We took more pictures of the weekend. Check them out!

Thanksgiving in Atlanta

Thanksgiving in Clayton

Oh, and I miss you all. I miss being able to blog, having the energy to float around and visit other blogs. I miss knitting every day. I miss sleep. I miss feeling well. But when you see the pictures we're taking of Anton, you'll see the logic of why our race thrives. There's no denying him. His job is to sleep and eat and thrive. And mine is to make sure he does.

Love to you all,

~Anne

Sunday, November 05, 2006


~: S I X • W E E K S • O L D:~

Good morning Friends of Anton,

Things are going well here at the Elser house. I have been recovering very well and finally feel like myself again. Here's why:

1. Headaches are getting better. In addition to meds from the neurologist, I am seeing my chiropractor again, who suspected a pinched nerve might be part of my head pain. He was correct and I've got my life back again.

2. I can take walks again. And am strong enough to push Anton's carriage. This is very freeing, feeling the cool fall breeze and pushing my baby while he sleeps.

3. I can drive again. I'm off the meds that make me too sleepy to drive. So now I've got my independence back and can go out whenever I wish, as long as someone can watch Anton.

4. I can carry Anton in his carrier. I'm strong enough to lift him in and out of the car without doing damage to my surgery site or my neck and shoulders. This means we can go out TOGETHER whenever we wish! Even more independence.

Stored items
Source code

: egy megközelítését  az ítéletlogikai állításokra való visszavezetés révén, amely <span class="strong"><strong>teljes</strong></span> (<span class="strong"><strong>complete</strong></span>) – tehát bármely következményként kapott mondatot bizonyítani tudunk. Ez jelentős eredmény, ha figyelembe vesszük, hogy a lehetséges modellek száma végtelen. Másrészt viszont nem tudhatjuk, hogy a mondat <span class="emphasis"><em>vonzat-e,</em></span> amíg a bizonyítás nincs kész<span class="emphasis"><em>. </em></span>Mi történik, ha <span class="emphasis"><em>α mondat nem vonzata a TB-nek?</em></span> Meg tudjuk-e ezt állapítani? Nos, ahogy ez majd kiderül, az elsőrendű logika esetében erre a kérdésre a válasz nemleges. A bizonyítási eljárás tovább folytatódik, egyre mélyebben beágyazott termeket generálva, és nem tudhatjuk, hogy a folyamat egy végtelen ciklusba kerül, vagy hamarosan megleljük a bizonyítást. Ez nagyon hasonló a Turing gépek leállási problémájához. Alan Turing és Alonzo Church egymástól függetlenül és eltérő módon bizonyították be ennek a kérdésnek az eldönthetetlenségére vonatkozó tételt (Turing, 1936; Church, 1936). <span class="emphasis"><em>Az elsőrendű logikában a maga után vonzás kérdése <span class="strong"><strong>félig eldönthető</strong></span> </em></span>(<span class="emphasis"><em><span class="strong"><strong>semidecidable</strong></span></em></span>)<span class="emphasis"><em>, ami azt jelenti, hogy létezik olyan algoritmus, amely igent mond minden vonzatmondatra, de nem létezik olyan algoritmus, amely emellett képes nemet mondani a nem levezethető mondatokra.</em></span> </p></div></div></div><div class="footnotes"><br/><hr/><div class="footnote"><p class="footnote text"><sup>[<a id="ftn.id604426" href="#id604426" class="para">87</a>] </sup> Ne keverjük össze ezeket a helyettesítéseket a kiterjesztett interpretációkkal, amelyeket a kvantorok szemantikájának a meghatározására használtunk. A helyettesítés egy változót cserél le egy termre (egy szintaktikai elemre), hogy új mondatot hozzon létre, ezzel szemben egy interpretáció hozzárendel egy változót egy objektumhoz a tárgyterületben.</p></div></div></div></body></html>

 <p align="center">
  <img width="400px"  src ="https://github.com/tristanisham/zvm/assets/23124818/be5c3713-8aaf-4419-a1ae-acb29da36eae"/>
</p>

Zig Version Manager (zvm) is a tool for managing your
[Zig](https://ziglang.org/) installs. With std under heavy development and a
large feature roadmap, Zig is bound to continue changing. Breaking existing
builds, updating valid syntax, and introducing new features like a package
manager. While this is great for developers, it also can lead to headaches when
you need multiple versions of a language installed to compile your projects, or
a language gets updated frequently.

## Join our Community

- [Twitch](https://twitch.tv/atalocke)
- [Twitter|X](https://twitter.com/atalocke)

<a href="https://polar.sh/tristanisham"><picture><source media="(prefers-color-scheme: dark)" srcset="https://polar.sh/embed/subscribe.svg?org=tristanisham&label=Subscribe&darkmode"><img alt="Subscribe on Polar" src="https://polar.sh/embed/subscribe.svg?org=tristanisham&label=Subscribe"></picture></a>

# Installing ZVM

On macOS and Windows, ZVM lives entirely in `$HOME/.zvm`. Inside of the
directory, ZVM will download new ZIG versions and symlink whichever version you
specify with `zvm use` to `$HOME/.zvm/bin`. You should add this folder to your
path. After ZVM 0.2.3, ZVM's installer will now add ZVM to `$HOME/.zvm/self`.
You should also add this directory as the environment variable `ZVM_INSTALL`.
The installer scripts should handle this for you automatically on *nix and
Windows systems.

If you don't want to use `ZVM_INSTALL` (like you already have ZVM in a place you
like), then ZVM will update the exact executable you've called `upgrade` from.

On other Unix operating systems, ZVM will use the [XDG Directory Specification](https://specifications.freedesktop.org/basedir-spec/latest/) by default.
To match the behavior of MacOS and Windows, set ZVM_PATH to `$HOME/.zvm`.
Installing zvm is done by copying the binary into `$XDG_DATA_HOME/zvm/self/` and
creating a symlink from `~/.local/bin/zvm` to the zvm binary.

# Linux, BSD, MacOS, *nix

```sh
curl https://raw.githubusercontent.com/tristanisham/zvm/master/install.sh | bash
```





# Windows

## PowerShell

» **Exercise requirements**:
- A) In the blog post about Anton, whom did the writer start seeing again for head pain, and what did that person suspect?
- B) Pick up the blog post about life with baby Anton and continue it after its last sentence.

» **Responses for each task**:
- A) The writer's chiropractor, who suspected that a pinched nerve might be part of the head pain.

- B)
5. Anton can sleep a 6 hour stretch at night! So we often get enough sleep at night, which is wonderful feeling.

6. Bjorn is back home! And is a different dog, after having lived with the pack for over a month. He follows directions much better now, is not a fussy eater any longer and is respectful of Anton and "shows" Anton to newcomers who enter the house. He's eager and well adjusted and not a bit jealous. God bless Vida Ellis, who kept him safe and entertained while I was so sick.

7. I went to church last Sunday and received prayer for my continued healing. The person praying with me got the sense that I had attached shame to my difficulties with the pregnancy, birth and postpartum period. She was right. So we prayed about that specifically. There's a part of me that thinks brought this experience on myself and that I deserved the pain and difficulty. As if! I am so mean to myself. Right after prayer, I had an opportunity to reject the shame in response to a mildly shaming remark made by someone who came to see Anton. Though it might have been well intended, this person attempted to minimize my discomfort by explaining that it was my duty as a woman to suffer through the pregnancy and that my experience was no more or less painful than any other woman's. "Oh, no" I said. "This was no normal pregnancy or birth. I had three rare pregnancy complications, two of which were life-threatening and one of which could have been prevented, were it not for the neglect of the nurse the day I had the seizure." So I was able to defend myself without returning the favor of shame. Way to go Anne!

I can't imagine how much stronger I will feel once I begin working again. Being able to balance Anton with my previous life before pregnancy will feel wonderful, I am sure. I want all my worlds to meet.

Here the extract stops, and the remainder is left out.